Government Changing How It Spends $3 Trillion on Health Care

Blue Piggy bank

Get ready for another round of battles over medical coverage and payment systems between the government, health care providers, and consumers – or is it really just one continuous battle?

The government has been attempting to switch Medicare payments from the traditional fee-for-service format to a plan that compensates health providers based on outcomes.

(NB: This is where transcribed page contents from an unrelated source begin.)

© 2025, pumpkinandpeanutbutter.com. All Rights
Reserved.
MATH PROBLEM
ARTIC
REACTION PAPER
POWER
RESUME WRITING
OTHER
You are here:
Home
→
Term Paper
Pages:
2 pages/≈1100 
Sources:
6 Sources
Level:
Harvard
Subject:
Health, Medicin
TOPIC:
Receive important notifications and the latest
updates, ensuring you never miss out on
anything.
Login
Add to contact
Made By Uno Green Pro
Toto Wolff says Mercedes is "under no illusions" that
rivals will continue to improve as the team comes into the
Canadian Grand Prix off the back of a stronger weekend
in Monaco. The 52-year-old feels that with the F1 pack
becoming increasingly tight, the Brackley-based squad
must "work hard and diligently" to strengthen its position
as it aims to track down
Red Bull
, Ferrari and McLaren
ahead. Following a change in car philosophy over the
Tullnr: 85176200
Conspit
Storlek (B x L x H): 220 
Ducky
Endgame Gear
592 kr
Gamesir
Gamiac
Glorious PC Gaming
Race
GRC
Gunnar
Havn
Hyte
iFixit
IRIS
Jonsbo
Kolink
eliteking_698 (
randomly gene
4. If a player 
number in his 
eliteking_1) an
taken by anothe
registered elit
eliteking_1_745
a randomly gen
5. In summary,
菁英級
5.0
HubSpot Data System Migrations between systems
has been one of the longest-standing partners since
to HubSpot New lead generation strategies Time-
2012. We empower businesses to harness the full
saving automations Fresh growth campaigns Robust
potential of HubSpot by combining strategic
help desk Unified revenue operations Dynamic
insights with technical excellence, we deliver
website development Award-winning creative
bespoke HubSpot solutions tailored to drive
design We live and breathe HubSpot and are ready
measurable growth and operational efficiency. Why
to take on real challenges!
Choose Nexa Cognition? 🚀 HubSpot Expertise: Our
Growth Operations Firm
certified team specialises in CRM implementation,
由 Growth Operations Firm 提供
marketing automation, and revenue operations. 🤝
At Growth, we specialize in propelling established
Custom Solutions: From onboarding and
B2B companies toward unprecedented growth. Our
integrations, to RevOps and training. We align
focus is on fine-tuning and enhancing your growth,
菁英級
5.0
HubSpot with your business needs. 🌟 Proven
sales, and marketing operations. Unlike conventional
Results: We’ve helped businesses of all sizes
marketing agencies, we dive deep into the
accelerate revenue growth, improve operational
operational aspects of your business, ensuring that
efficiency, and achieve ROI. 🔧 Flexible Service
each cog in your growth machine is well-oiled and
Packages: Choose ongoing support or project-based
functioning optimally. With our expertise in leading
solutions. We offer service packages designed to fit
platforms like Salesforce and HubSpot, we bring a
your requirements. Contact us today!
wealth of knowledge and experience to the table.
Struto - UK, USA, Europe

Such methods include Accountable Care Organizations (ACOs), where medical providers receive savings in exchange for reducing health care costs, and bundled or lump sum payment models where bulk payments are made not on individual procedures but on overall packages of services.

The ACO model is gaining momentum, with approximately 7.8 million seniors receiving Medicare services in this way compared to none in 2011. The administration is attempting to accelerate this process by setting goals at 30% of Medicare payments under alternative pay models by 2016 and 50% by 2018.

There is agreement that since a fee-for-service system rewards hospitals and physicians for quantity of patients without a direct connection to quality (aside from complaints or dissatisfied customers), the system has cracks that allow for waste. Tying compensation to outcomes makes common sense, but implementing this approach is by no means straightforward. Here are a few reasons why.

  • Definition of Quality – What metric is used to quantify health? Is it simply that medical usage is down; therefore, medical care is being used more efficiently? (One could get the same result from going to the doctor less often, but collective health is probably not improved.) Lowering repeat visits and limiting unnecessary tests would be an obvious positive, but how does one determine which tests are unnecessary and when health care is being over- or underutilized?

One person’s preventative medicine may be another’s overly cautious approach; one person’s limiting of medical visits could be enabling poorer health and higher medical costs down the road.

The metrics have to be defined and measured very carefully, or the very system proposed to lower costs will set up different unintended cost (and health) incentives through the metrics that are chosen.

  • Assumptions of Control – By making the medical provider responsible for the health outcome, the ACO/bundled payment model assumes not only that the correct and most efficient medical treatment is given, but also that patients will follow it. Providers cannot force patients to follow any treatment, and thus providers will opt out of systems where their compensation relies on too many things that are out of their control.
  • Interaction –These rules do not operate in a vacuum. Even when alternative fee systems work from a medical standpoint, they can be scuttled by competing regulations and incentives for insurance companies, hospitals, providers, employers and patients. Prescription drug limitations based on cost, network restrictions, and the conflict of competing views on necessary services, can put front-line caregivers in impossibly contradictory financial situations.

The Pioneer ACO program is indicative of the challenges. Started in 2012 with 32 health systems and an ACO format, only 19 have stuck with the program to date. Even with good medical results, the financial risks to providers were considered too great to stay in the program. Kaiser Health News notes that 1,700 hospitals qualified for bonuses based on improved measures of quality, yet over 900 of those will receive no money due to penalties from competing incentive programs.

Policy makers must grasp one simple fact: Some component of cost is caused by individual choices that rest on personal responsibility, and we do not live in a society where those choices may be forced upon anyone… yet. We all pay for those choices one way or another through shared risk, but how do the risks and costs get shared?

We do not claim to know what the right balance is. However, it is a safe bet that risks will continue to be shifted away from the insurance companies toward providers and consumers in the name of cost and efficiency – and as much as the administration would like to claim it, these factors are not directly connected to the best health outcomes.

As a consumer of health care, in the short-term, you are likely to see this as increased costs, fewer choices, and an acceptance of greater personal responsibility for your health. In the long-term, costs should stabilize and options will increase – but the share of your greater personal responsibility is likely here to stay. Please do your part by maintaining as healthy a lifestyle as possible.